Para estar todos en igualdad de condiciones, naming básicamente es el proceso de crear el nombre de una marca. Sí, ponerle un nombre. Como a una persona o a un perro. Pero, realmente, la diferencia entre ponerle nombre a un hijo y ponérselo a un nuevo producto o servicio es, básicamente, la creatividad empleada. Normalmente, es difícil encontrar a una persona que tenga un nombre único e inédito pero no pasa lo mismo con las marcas, o al menos eso pretendemos en las agencias de publicidad.
Uno de los mejores ejemplos respecto a la importancia de un buen naming lo puedes poner tu mismo respondiendo a la siguiente pregunta. ¿Cuál es el primer asesino que se te viene a la cabeza? Para de leer y piensa. Si has respondido Drácula, añado que no sea de ficción. Ahora sí, ¿en quién estás pensando? Seguro que en Jack el Destripador, el asesino más famoso de todos los tiempos. Pero, ¿por qué has acertado?
Un buen ‘naming’ te hace inmortal
Si tu nombre es Thomas Knoll o Scott Byer puede que seas recordado, pero bastante tienes que liarla. Ahora, basta con que te apoden como el asesino de Whitechapel para ganarte un hueco en la historia. Con ese nombre, ya no importa si has matado a una o a diez personas, has pasado la barrera de la razón, como si pintas dos rayas y un punto… Con este ejemplo se puede apreciar el poder de un buen naming y como diferencia a un mero asesino del asesino por excelencia. Quienes lo apodaron así, bien lo sabían y buen partido obtuvieron.
Hoy en día, todas la agencias de publicidad se estrujan el cerebro y lo que no es el cerebro para alcanzar el éxito, dar con la clave y llegar a su propio Jack.
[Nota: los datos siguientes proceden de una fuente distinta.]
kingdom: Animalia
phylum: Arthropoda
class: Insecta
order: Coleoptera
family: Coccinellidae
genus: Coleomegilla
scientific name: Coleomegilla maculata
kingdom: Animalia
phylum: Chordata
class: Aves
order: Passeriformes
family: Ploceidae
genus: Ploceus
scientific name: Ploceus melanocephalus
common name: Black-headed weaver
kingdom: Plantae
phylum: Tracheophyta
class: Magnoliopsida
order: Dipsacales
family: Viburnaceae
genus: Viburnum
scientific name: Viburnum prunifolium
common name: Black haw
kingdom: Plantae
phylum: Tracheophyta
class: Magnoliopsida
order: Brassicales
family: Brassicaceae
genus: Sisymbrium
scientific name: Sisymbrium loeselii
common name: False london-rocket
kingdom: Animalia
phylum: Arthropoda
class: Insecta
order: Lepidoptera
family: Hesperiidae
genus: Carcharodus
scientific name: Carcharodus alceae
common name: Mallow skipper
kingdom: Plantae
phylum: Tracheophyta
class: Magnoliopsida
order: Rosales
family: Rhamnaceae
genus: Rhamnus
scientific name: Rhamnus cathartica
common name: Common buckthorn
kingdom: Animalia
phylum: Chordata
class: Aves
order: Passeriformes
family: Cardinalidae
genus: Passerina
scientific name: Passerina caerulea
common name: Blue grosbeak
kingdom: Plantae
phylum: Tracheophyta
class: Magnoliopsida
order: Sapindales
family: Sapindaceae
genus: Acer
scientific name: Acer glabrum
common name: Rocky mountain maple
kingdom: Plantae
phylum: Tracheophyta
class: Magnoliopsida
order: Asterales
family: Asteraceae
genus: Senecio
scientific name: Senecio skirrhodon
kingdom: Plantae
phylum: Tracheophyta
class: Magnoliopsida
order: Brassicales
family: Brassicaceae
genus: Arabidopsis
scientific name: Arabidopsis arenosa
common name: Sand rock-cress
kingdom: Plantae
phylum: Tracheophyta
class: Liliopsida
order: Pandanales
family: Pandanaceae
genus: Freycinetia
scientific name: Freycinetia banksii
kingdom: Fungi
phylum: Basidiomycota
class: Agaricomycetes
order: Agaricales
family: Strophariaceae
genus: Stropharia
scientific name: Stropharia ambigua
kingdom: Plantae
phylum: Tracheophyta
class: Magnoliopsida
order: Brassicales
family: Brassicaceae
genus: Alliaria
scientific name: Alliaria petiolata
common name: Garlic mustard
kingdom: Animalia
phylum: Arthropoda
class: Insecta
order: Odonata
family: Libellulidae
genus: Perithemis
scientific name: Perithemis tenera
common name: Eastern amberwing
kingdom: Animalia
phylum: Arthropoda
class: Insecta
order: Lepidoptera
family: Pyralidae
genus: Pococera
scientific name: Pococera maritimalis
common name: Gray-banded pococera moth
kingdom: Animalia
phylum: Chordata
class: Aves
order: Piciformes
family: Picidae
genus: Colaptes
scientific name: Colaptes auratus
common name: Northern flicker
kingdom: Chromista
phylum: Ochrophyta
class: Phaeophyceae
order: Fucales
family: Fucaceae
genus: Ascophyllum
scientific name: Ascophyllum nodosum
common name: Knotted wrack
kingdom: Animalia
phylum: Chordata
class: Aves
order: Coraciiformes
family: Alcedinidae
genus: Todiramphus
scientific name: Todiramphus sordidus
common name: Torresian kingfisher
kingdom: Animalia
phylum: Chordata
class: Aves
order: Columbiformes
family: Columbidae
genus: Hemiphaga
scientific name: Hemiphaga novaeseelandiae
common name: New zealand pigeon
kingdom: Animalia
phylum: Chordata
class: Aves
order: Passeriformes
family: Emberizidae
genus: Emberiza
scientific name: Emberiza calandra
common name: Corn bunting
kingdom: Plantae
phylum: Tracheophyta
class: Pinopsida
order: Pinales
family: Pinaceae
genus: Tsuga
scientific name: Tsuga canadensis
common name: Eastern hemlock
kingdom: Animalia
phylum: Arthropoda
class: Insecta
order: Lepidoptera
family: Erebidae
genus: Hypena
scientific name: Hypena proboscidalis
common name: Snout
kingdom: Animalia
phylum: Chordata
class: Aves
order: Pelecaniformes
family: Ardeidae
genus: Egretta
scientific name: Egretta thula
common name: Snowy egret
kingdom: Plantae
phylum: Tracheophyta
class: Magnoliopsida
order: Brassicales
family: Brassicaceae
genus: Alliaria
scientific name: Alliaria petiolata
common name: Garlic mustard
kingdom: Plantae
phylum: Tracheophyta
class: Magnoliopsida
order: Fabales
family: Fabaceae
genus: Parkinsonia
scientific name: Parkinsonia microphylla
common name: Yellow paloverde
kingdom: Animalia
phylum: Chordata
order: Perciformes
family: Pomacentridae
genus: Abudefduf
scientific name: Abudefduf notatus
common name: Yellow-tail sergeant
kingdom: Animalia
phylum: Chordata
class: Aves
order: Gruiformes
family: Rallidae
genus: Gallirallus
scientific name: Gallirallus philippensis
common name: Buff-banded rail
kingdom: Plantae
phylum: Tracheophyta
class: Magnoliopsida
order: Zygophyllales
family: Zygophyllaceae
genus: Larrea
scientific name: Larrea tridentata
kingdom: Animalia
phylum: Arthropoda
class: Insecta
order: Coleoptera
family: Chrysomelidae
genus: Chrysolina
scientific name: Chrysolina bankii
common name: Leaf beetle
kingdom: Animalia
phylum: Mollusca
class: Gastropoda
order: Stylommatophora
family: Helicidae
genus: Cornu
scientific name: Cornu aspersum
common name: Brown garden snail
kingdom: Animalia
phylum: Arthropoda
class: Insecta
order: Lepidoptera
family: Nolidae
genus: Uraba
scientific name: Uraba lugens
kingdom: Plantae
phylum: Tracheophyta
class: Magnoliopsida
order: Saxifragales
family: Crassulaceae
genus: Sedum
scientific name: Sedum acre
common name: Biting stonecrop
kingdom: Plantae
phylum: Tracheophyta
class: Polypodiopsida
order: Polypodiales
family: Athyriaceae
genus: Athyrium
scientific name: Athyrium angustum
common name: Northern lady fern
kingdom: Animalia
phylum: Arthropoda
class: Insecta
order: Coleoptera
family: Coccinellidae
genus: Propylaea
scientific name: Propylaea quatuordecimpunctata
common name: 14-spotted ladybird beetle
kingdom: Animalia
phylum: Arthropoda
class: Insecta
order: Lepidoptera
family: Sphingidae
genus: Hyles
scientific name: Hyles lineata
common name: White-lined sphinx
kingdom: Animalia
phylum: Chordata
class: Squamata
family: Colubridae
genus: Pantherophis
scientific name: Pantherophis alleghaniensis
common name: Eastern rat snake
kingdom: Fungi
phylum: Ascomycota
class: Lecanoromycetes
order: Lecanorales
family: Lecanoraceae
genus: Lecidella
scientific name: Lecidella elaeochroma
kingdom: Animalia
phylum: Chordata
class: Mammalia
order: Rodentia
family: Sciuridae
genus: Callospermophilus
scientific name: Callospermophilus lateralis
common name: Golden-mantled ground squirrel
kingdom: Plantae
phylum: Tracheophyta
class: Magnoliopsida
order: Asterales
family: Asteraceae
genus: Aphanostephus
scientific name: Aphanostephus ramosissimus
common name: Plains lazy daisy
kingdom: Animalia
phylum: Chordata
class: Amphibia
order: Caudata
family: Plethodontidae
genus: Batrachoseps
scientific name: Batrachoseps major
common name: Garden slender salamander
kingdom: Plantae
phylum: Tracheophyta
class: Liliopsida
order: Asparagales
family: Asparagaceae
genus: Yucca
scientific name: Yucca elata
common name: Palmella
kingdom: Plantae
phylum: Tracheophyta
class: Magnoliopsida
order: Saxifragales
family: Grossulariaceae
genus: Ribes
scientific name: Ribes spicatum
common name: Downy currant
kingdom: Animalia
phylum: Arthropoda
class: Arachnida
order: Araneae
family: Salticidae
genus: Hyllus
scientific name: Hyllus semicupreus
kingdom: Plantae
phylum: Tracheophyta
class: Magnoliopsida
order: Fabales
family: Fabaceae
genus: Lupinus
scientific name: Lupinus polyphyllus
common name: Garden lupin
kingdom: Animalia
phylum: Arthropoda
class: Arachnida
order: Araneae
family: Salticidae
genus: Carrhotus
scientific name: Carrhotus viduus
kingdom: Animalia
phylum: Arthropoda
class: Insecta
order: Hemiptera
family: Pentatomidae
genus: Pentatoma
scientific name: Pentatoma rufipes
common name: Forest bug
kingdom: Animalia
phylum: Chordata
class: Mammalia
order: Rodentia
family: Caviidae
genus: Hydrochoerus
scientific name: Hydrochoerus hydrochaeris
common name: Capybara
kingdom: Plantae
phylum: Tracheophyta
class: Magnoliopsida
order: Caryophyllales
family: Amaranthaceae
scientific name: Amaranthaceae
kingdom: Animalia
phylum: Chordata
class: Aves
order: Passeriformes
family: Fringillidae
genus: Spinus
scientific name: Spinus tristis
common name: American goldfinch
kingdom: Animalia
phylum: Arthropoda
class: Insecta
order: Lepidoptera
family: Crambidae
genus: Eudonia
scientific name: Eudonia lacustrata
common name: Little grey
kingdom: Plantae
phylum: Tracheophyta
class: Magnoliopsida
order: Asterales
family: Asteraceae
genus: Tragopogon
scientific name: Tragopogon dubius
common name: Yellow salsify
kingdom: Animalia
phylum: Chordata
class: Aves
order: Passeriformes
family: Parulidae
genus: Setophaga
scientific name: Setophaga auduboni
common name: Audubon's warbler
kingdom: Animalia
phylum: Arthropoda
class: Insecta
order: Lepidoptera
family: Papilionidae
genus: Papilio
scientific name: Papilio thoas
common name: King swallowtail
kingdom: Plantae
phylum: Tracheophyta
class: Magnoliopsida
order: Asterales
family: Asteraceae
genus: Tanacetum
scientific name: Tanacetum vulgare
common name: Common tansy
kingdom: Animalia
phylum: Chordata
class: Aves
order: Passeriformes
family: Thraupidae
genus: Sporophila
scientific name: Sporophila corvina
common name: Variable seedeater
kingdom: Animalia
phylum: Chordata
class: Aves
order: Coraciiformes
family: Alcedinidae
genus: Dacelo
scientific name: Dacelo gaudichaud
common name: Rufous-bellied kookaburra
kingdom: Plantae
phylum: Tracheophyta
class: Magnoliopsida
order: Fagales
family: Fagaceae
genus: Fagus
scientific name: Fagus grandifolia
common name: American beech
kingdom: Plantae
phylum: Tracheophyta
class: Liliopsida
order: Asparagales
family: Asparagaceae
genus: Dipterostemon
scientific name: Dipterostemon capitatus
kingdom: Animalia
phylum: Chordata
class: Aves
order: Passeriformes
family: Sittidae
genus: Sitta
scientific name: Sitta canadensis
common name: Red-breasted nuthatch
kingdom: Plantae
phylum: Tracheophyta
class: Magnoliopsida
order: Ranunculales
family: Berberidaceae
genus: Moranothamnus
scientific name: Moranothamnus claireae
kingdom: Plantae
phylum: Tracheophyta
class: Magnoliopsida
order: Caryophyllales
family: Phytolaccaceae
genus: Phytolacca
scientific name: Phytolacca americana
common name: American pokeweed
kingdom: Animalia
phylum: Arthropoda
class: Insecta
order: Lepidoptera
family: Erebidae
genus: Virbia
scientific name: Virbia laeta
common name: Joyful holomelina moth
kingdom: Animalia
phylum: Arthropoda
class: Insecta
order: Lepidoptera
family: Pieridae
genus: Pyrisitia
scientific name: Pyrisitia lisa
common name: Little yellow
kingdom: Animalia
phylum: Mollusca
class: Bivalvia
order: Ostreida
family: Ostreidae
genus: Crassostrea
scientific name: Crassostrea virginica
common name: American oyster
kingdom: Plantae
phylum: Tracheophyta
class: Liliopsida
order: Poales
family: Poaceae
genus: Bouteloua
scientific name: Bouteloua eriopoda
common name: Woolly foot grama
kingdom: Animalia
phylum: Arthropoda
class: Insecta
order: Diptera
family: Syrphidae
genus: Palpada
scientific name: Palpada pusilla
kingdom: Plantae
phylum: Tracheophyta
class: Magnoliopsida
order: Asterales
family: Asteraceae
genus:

Lo que se olvida muchas veces es que el nombre hay que construirlo. Un naming es a la vez la semilla y flor. Puede ser el origen de todo o el resultado de todo un proceso. Método inductivo o deductivo, ¡si ya lo estudiábamos en el cole! Tanto si es la chispa desencadenante como la guinda del pastel, nombrar las cosas es y será un arte.